Start of Data section

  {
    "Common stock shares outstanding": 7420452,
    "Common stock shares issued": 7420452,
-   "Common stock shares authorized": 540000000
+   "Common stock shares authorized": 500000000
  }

End of Data section
Start of Data section

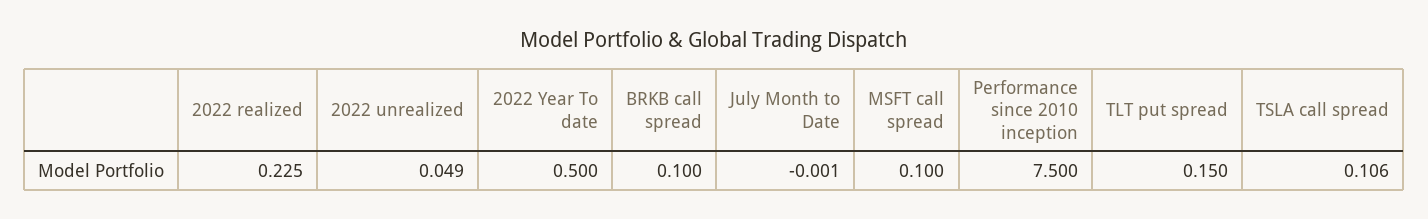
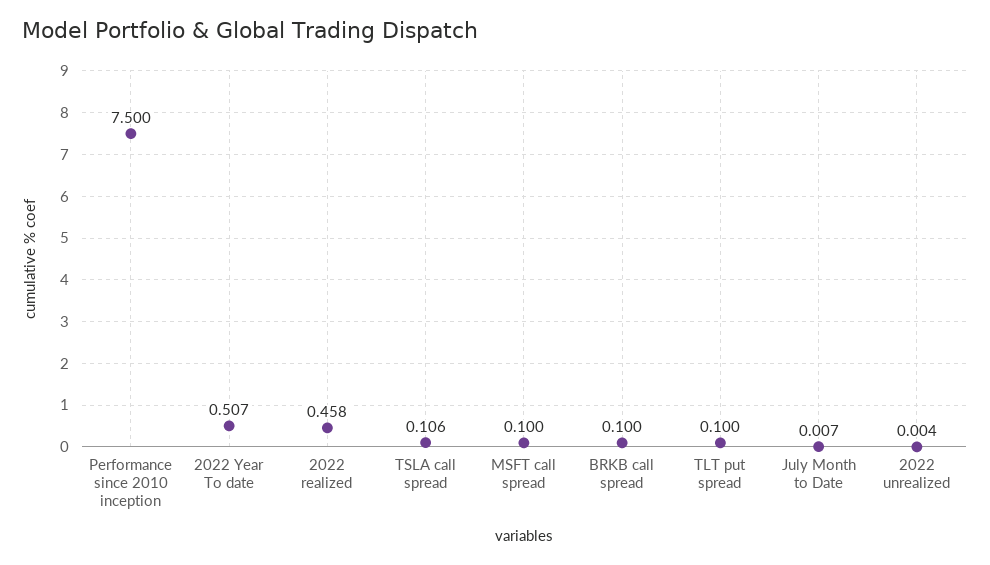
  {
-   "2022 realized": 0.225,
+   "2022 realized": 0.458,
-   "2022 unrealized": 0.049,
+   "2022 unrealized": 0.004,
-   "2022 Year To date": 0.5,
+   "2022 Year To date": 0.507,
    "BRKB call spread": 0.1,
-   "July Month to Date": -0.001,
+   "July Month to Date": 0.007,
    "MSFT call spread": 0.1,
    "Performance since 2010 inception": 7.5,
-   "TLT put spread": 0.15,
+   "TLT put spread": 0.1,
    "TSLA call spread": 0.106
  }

End of Data section

Copy out every line from the data above that has "July" in it.

▶ [Reply to the task]
-   "July Month to Date": -0.001,
+   "July Month to Date": 0.007,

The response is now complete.